I have a system that do question answering with hybrid search (keyword search and vector search). Now I want to integrate HyDE to see what difference it would make to the generated answers.
Currently, my system works as follows:

  1. User asks a question.
  2. Chat GPT converts the question into search terms.
  3. Perform keyword search on my database with the search terms (elasticsearch in this case).
  4. Perform semantic search on elasticsearch with the search terms.
  5. Use rRF to normalize, combine and rerank documents.
  6. Select all the documents that can fit into a specified token budget, ask the question to chat GPT with the selected documents, and get the answer.

Now, I have trouble integrating HyDE to my overall process after reading some example implementations. In particular, where should I actually perform semantic search with the hypothetical answer? I have 2 approaches but am not sure if this is right.

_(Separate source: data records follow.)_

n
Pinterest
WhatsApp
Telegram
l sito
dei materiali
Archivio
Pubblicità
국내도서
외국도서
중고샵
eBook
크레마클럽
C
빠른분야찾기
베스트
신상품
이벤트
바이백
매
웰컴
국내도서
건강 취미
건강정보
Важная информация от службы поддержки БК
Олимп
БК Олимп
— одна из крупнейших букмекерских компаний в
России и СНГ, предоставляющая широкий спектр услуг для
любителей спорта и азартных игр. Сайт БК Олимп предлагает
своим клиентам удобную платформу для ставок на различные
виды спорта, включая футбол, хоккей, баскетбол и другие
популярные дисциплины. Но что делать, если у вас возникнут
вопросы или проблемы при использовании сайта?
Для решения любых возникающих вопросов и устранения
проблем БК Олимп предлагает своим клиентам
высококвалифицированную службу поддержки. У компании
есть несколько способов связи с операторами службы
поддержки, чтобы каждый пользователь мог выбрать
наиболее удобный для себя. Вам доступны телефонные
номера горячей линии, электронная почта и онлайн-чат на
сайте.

  1. Should I do it during the semantic search step of my current process? That is, use the search terms on keyword search on the whole database, and then use the hypothetical answer for semantic search on the whole database, and rerank the documents to complete the hybrid search?
  2. Should I do it on the results retrieved by keyword search? I think the downside to this is that the keyword search results are now being prioritized, but the examples I found always do this (I.E. getting results from news API on the openai site).

Can anyone help me? What is the best way to integrate hybrid search with HyDE? Thanks.

1 Like

Maybe do a 3-leg RRF.

Here would be a potent combo:

  1. Normal embedding leg.
  2. Keyword leg.
  3. HyDE leg. So Question —> Hyde Answer —> Correlate with embeddings or Keywords or both —> get additional rankings for RRF depending on how many legs this turns into.

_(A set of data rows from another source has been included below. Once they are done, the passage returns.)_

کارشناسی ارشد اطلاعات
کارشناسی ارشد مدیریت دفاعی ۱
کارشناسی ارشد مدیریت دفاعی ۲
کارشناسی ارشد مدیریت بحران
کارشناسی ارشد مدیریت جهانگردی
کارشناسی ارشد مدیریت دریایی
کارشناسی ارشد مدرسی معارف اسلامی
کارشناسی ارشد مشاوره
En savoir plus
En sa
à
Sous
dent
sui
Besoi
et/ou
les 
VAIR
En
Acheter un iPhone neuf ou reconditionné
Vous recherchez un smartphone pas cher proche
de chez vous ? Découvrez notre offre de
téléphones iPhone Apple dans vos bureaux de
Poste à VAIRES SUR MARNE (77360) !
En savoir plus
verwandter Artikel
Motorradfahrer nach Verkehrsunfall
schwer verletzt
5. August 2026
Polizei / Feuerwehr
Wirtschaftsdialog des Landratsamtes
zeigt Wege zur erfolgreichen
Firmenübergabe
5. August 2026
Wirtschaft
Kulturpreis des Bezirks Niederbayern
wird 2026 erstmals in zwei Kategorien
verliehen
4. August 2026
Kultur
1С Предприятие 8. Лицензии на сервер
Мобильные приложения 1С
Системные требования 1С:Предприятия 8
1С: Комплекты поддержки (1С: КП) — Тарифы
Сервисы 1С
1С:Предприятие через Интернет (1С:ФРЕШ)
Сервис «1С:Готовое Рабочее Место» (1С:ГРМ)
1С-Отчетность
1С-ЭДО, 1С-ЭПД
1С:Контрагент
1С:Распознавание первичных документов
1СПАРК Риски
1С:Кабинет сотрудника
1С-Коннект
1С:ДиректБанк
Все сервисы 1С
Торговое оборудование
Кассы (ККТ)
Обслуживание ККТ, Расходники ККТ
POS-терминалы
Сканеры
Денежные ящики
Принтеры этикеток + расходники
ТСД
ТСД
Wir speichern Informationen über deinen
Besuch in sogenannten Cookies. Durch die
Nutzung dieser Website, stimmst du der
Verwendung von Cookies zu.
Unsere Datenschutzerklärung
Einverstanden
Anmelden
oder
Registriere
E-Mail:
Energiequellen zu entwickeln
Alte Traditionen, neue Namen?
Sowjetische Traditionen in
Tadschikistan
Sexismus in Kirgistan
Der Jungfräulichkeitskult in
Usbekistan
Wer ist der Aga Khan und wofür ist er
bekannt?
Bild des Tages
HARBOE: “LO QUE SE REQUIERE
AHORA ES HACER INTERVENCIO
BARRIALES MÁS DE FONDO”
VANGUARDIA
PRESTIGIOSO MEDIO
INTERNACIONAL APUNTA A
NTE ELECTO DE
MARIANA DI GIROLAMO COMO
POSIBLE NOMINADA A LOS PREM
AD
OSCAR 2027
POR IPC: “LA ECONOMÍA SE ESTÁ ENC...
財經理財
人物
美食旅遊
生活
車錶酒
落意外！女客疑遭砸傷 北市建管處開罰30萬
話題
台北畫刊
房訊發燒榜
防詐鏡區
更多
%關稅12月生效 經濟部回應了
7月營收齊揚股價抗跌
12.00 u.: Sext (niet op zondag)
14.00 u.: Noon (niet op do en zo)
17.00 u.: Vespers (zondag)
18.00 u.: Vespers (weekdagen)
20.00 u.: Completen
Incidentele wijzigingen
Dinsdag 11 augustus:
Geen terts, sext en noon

Hi. Yes I am considering this as well, but I fear the overall system might be more inefficient if I do lots of rerankings.

@curt.kennedy regarding the HyDE leg, is there a big difference if I do:

  1. do keyword search.
  2. do semantic search.
  3. RRF.
  4. Correlate the ranked results with the Hyde Answer by reranking again.

vs this one?

  1. do keyword search.
  2. Do semantic search.
  3. Correlate the keyword results with the hyde answer.
  4. Correlate the semantic results with the hyde answer.
  5. rerank using rrf.

I wasn’t thinking of correlating previous results with the HyDE answer.

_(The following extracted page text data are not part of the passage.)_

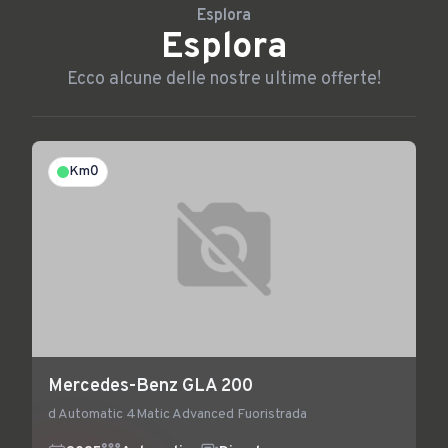
Esplora
Esplora
Ecco alcune delle nostre ultime offerte!
Km0
Mercedes-Benz GLA 200
d Automatic 4Matic Advanced Fuoristrada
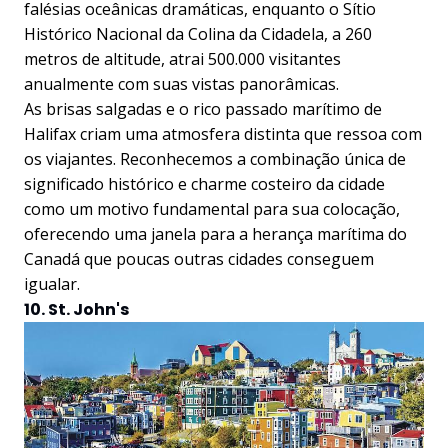
falésias oceânicas dramáticas, enquanto o Sítio
Histórico Nacional da Colina da Cidadela, a 260
metros de altitude, atrai 500.000 visitantes
anualmente com suas vistas panorâmicas.
As brisas salgadas e o rico passado marítimo de
Halifax criam uma atmosfera distinta que ressoa com
os viajantes. Reconhecemos a combinação única de
significado histórico e charme costeiro da cidade
como um motivo fundamental para sua colocação,
oferecendo uma janela para a herança marítima do
Canadá que poucas outras cidades conseguem
igualar.
10. St. John's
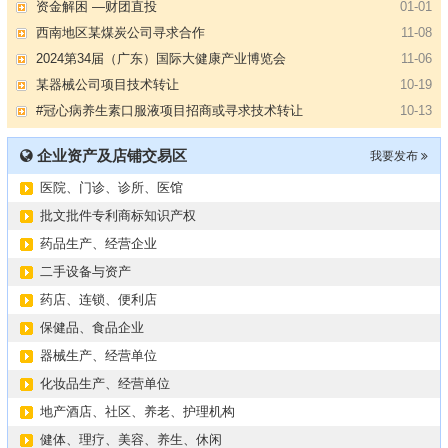
资金解困 —财团直投
01-01
西南地区某煤炭公司寻求合作
11-08
2024第34届（广东）国际大健康产业博览会
11-06
某器械公司项目技术转让
10-19
#冠心病养生素口服液项目招商或寻求技术转让
10-13
大健康交易中心平台招商
10-13
企业资产及店铺交易区
我要发布
膝关节修复药物融资计划
09-27
医院、门诊、诊所、医馆
华北某药厂转让（年利有3000多万）
09-27
某医药销售团队寻求品种大包
09-15
批文批件专利商标知识产权
“粤省心”为企业定制专业化的财务服务
09-08
药品生产、经营企业
【专注投资】城投 交投 建投等国企项目合作
07-09
二手设备与资产
【寻求合作】海外代理、慈善机构
04-12
药店、连锁、便利店
某资方在全国大量求购各地机构
02-19
保健品、食品企业
代办港澳东南亚健康产品注册和平台搭建
01-14
器械生产、经营单位
南部地区某药厂转让【毛利65%年销售3亿左右】
01-08
化妆品生产、经营单位
资金解困 —财团直投
01-01
地产酒店、社区、养老、护理机构
西南地区某煤炭公司寻求合作
11-08
健体、理疗、美容、养生、休闲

I was thinking you get pure answers from the original text by using HyDE, semantics, and keywords. So this is (3) streams of rankings, and then use RRF to fuse them into one ranking.

The only nuance, is that HyDE could be considered some sort of new query (it produces a synthetic query from the original one). So with this you could do 2-leg RRF, one with semantics on the HyDE generated query, one with keywords on the HyDE generated query.

So putting all this together, you have (4) streams (max) to fuse in RRF.

  1. Semantic on original query
  2. Keywords on originally query
  3. Semantic on HyDE generated query
  4. Keywords on HyDE generated query

All of these can be run in parallel, and have no dependencies between them. So do this, and when the last one finishes, fuse them all to a single ranking using RRF.

This is different than what your are saying above, because I am not correlating results from keyword or semantic with anything from HyDE. I am treating each leg as an independent processing stream, which is good for lowering the latency of the overall search.